$30
1 Introduction
1.1 Data
We will continue to work on data from the Stack Exchange network. However, you will be using more data
for this project - not only simplified data from Travel Stack Exchange forum - but from other forums as well.
At https://archive.org/details/stackexchange an anonymized dump of all user-contributed content on the
Stack Exchange network is available. In all cases (except for the StackOverflow - due to its size) each website
is saved as one .7z archive, which contains 8 tables (XML files Badges,Comments, PostHistory,PostLinks,
Posts, Tags,Users and Votes). Detailed description can be found on the https://archive.org/27/items/
stackexchange/readme.txt and https://meta.stackexchange.com/questions/2677.
You must select at least three sites for analysis, one of which must be not small (> 100 MB).

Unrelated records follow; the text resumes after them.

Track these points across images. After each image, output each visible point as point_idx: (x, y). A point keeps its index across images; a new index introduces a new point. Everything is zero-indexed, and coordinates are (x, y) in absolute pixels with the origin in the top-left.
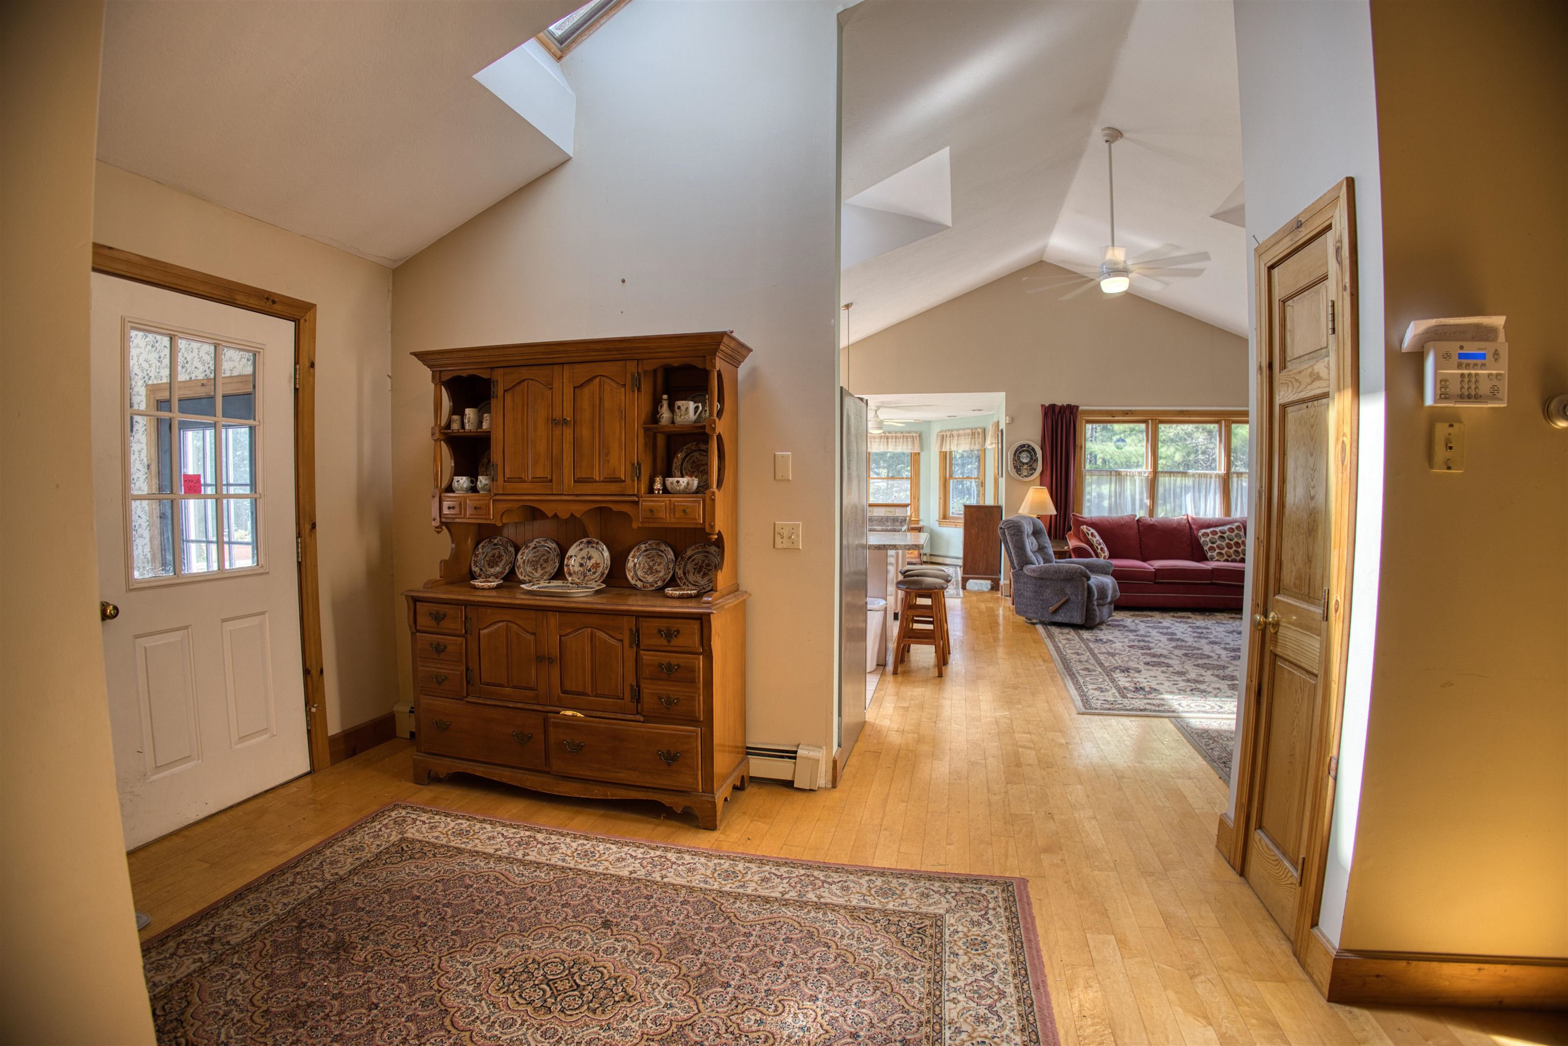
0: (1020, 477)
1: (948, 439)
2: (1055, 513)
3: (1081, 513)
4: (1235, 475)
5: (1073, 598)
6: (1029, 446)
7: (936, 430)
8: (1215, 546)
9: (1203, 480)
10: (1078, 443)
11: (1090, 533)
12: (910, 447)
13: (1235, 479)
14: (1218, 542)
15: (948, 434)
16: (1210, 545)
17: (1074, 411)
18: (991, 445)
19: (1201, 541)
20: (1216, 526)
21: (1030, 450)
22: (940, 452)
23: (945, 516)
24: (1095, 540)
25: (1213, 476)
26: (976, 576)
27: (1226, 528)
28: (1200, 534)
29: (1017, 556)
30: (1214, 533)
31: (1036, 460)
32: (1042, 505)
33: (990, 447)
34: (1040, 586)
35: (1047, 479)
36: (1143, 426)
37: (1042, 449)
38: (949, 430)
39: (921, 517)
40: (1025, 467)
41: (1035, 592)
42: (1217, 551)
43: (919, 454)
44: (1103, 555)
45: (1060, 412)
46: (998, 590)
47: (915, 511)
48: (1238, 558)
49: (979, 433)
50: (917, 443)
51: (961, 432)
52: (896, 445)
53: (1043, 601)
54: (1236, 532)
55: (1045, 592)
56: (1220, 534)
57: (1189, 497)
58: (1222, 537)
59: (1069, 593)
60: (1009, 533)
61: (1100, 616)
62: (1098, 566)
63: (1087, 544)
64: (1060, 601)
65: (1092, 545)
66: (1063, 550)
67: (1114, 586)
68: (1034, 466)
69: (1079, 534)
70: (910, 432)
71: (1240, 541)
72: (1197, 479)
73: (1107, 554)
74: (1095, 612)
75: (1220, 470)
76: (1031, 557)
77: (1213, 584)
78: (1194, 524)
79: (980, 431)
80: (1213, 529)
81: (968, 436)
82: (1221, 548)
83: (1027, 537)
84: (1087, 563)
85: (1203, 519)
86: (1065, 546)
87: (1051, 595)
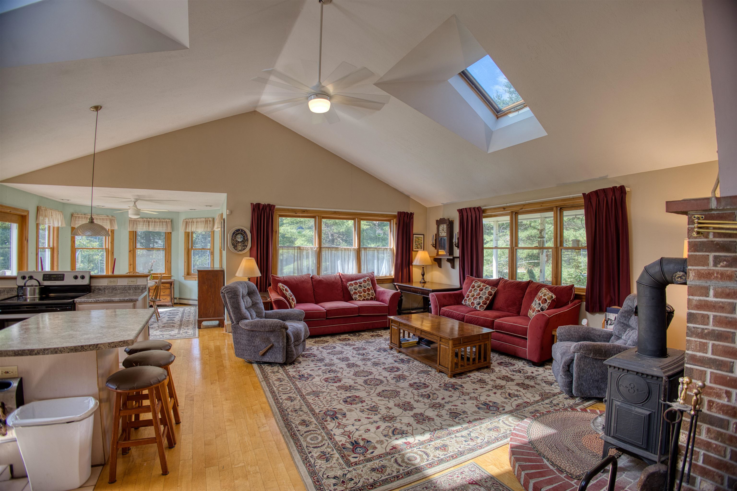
0: (236, 251)
1: (190, 224)
2: (260, 275)
3: (276, 274)
4: (363, 249)
5: (276, 344)
6: (242, 230)
7: (182, 218)
8: (357, 291)
9: (346, 252)
10: (274, 229)
11: (284, 289)
12: (164, 229)
13: (363, 252)
14: (359, 289)
15: (190, 221)
16: (354, 291)
17: (272, 208)
18: (217, 229)
19: (349, 289)
20: (356, 279)
21: (243, 233)
22: (185, 232)
23: (188, 274)
24: (288, 293)
25: (352, 250)
26: (208, 319)
27: (362, 280)
28: (348, 285)
29: (234, 314)
30: (356, 283)
31: (247, 240)
32: (251, 270)
33: (217, 230)
34: (252, 336)
35: (255, 252)
36: (313, 219)
37: (251, 233)
38: (191, 219)
39: (172, 274)
40: (240, 244)
41: (249, 340)
42: (358, 294)
43: (171, 233)
44: (293, 303)
45: (263, 209)
46: (224, 327)
47: (168, 270)
48: (369, 298)
49: (210, 221)
50: (169, 226)
51: (199, 220)
52: (155, 227)
53: (255, 346)
54: (367, 282)
55: (256, 340)
56: (359, 284)
57: (339, 262)
58: (360, 286)
59: (273, 341)
60: (228, 297)
61: (296, 353)
62: (294, 315)
63: (283, 297)
64: (267, 346)
65: (286, 297)
66: (267, 301)
67: (305, 329)
68: (246, 244)
69: (277, 289)
70: (165, 219)
71: (370, 288)
72: (343, 251)
73: (295, 302)
74: (293, 351)
75: (355, 246)
76: (245, 313)
77: (359, 316)
78: (344, 279)
79: (211, 219)
80: (354, 281)
81: (203, 222)
82: (360, 292)
83: (242, 298)
84: (286, 313)
85: (348, 275)
86: (269, 299)
87: (260, 342)
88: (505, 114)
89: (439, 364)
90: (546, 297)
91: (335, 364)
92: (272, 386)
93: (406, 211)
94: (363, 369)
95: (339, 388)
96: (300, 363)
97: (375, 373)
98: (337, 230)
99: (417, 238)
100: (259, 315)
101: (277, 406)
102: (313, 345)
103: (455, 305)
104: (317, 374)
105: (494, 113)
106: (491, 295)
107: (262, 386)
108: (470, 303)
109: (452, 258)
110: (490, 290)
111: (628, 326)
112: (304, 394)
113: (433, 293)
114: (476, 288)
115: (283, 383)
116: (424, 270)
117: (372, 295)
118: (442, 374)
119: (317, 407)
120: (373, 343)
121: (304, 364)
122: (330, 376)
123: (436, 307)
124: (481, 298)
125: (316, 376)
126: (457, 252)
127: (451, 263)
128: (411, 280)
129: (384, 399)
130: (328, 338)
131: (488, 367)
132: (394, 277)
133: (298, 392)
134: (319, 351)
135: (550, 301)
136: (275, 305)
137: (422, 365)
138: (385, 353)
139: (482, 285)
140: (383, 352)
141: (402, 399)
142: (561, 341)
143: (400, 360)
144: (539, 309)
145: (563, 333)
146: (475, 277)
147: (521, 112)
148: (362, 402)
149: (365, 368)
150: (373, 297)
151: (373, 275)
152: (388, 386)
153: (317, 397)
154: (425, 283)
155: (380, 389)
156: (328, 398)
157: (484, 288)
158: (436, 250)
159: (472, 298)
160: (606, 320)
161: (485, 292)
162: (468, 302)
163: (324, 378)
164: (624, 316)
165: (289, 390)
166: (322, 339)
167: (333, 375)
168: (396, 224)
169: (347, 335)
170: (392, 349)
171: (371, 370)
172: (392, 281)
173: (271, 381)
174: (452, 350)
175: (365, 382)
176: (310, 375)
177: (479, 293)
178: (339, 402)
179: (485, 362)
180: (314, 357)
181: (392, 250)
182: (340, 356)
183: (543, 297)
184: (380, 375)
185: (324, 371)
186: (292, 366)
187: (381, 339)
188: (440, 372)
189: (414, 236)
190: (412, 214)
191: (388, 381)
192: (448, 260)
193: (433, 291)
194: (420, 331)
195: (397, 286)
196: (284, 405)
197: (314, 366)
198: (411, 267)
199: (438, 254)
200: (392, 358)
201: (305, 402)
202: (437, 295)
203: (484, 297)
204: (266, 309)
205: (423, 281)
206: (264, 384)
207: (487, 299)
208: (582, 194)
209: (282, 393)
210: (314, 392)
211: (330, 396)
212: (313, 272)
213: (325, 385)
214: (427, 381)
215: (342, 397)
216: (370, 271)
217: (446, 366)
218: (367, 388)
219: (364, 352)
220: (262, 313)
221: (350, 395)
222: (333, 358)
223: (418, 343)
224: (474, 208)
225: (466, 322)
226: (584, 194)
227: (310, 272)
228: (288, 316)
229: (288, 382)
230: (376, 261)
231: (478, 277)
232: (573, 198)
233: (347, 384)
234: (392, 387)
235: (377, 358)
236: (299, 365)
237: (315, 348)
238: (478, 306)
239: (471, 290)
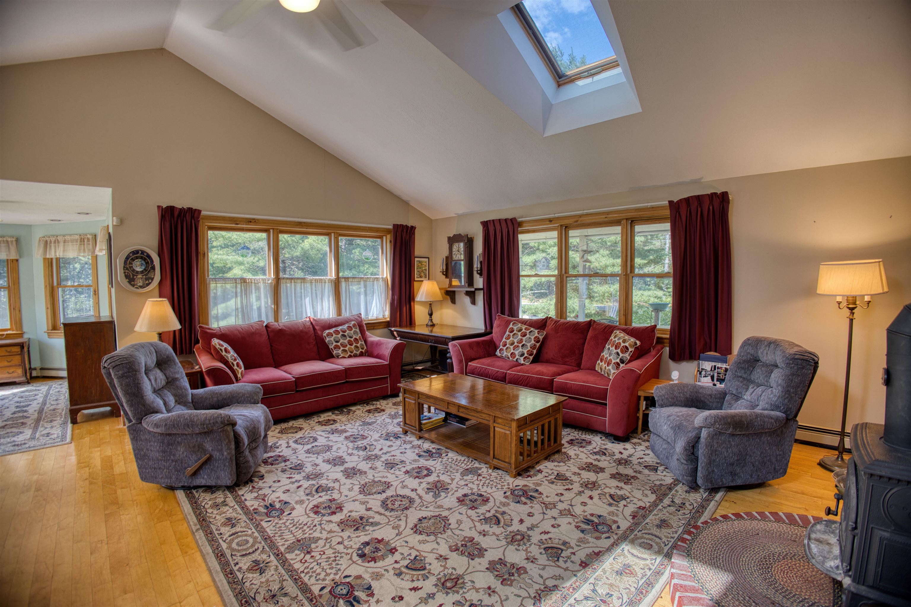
0: (133, 289)
1: (53, 245)
2: (179, 327)
3: (207, 324)
4: (343, 280)
5: (216, 454)
6: (143, 252)
7: (38, 234)
8: (339, 344)
9: (319, 285)
10: (200, 251)
11: (223, 348)
12: (4, 254)
13: (343, 285)
14: (341, 341)
15: (53, 239)
16: (335, 344)
17: (196, 215)
18: (102, 253)
19: (327, 341)
20: (336, 326)
21: (146, 258)
22: (45, 259)
24: (229, 356)
25: (327, 281)
26: (89, 404)
27: (345, 327)
28: (325, 335)
29: (131, 406)
30: (337, 332)
31: (153, 268)
32: (164, 320)
34: (169, 444)
35: (167, 289)
36: (264, 235)
37: (159, 255)
38: (53, 236)
39: (25, 329)
40: (140, 276)
41: (164, 452)
42: (342, 348)
43: (17, 260)
44: (240, 371)
45: (179, 215)
47: (17, 323)
48: (358, 353)
49: (88, 239)
50: (13, 248)
51: (68, 237)
53: (176, 461)
54: (353, 329)
55: (177, 450)
56: (341, 333)
57: (308, 300)
58: (344, 336)
59: (210, 449)
60: (115, 375)
61: (255, 463)
62: (244, 395)
63: (221, 362)
64: (199, 459)
65: (228, 362)
66: (194, 370)
67: (266, 417)
68: (151, 275)
69: (210, 349)
70: (4, 237)
71: (358, 338)
72: (314, 284)
73: (243, 369)
74: (248, 462)
75: (331, 276)
76: (153, 402)
77: (347, 382)
78: (317, 326)
79: (90, 237)
80: (334, 329)
81: (77, 242)
82: (344, 346)
83: (146, 374)
84: (231, 393)
85: (322, 320)
86: (197, 367)
87: (185, 453)
88: (572, 80)
89: (494, 458)
90: (627, 344)
91: (323, 474)
92: (217, 541)
93: (404, 224)
94: (372, 478)
95: (343, 524)
96: (262, 477)
97: (395, 484)
98: (289, 254)
99: (420, 262)
100: (181, 400)
101: (233, 590)
102: (279, 438)
103: (485, 357)
104: (297, 498)
105: (555, 78)
106: (538, 342)
107: (197, 542)
108: (509, 355)
109: (473, 290)
110: (536, 335)
111: (751, 381)
112: (282, 549)
113: (454, 342)
114: (515, 332)
115: (238, 529)
116: (431, 307)
117: (362, 349)
118: (500, 472)
119: (313, 580)
120: (374, 425)
121: (269, 479)
122: (320, 500)
123: (460, 361)
124: (525, 347)
125: (297, 503)
126: (479, 282)
127: (470, 297)
128: (413, 323)
129: (428, 538)
130: (300, 422)
131: (559, 451)
132: (388, 319)
133: (271, 548)
134: (290, 449)
135: (633, 349)
136: (209, 376)
137: (463, 459)
138: (398, 442)
139: (524, 328)
140: (394, 440)
141: (457, 532)
142: (662, 406)
143: (425, 452)
144: (618, 361)
145: (664, 396)
146: (508, 316)
147: (596, 78)
148: (393, 551)
149: (376, 475)
150: (363, 351)
151: (361, 318)
152: (423, 508)
153: (308, 553)
154: (433, 325)
155: (414, 515)
156: (329, 552)
157: (528, 332)
158: (448, 280)
159: (512, 347)
160: (698, 371)
161: (530, 338)
162: (505, 353)
163: (311, 506)
164: (743, 368)
165: (252, 546)
166: (291, 424)
167: (325, 497)
168: (391, 242)
169: (330, 414)
170: (406, 433)
171: (387, 477)
172: (387, 325)
173: (214, 528)
174: (516, 436)
175: (384, 503)
176: (286, 503)
177: (521, 339)
178: (351, 559)
179: (556, 445)
180: (285, 461)
181: (385, 280)
182: (328, 455)
183: (622, 344)
184: (404, 487)
185: (308, 491)
186: (249, 487)
187: (384, 417)
188: (496, 468)
189: (416, 259)
190: (413, 228)
191: (420, 497)
192: (468, 293)
193: (454, 339)
194: (457, 407)
195: (395, 333)
196: (247, 584)
197: (289, 481)
198: (412, 303)
199: (450, 285)
200: (413, 450)
201: (288, 571)
202: (460, 345)
203: (529, 345)
204: (194, 386)
205: (430, 323)
206: (200, 535)
207: (533, 347)
208: (667, 202)
209: (239, 554)
210: (299, 541)
211: (330, 547)
212: (267, 318)
213: (316, 522)
214: (482, 490)
215: (355, 546)
216: (355, 312)
217: (507, 460)
218: (391, 519)
219: (365, 442)
220: (186, 395)
221: (367, 539)
222: (317, 462)
223: (445, 420)
224: (506, 220)
225: (510, 382)
226: (671, 202)
227: (264, 318)
228: (233, 397)
229: (247, 527)
230: (362, 297)
231: (512, 317)
232: (653, 208)
233: (353, 514)
234: (431, 508)
235: (387, 452)
236: (261, 484)
237: (283, 443)
238: (522, 358)
239: (509, 335)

Prepare the code needed to load data sets. The quality of the code will be taken into account here, e.g., code
must be closed in well documented, specialized functions so as to avoid duplication etc. Scripts / moduls
must be named clearly and documented as well. Prepared scripts / moduls should allow for automatic data
loading (from any forum) based on the given path. Moreover, write code / functions to prepare data for
analysis, i.e., the variables containging dates should be transform into correct format (if needed), all missing
values should be denoted as NA.
Explanatory data analysis
Prepare a short report (in R - Rmd/html or in Python - ipynb/html) containig explanatory analysis of chosen
sets:
1. description of available variables;
2. basic statists concerning them;
3. information about missing values;
4. etc.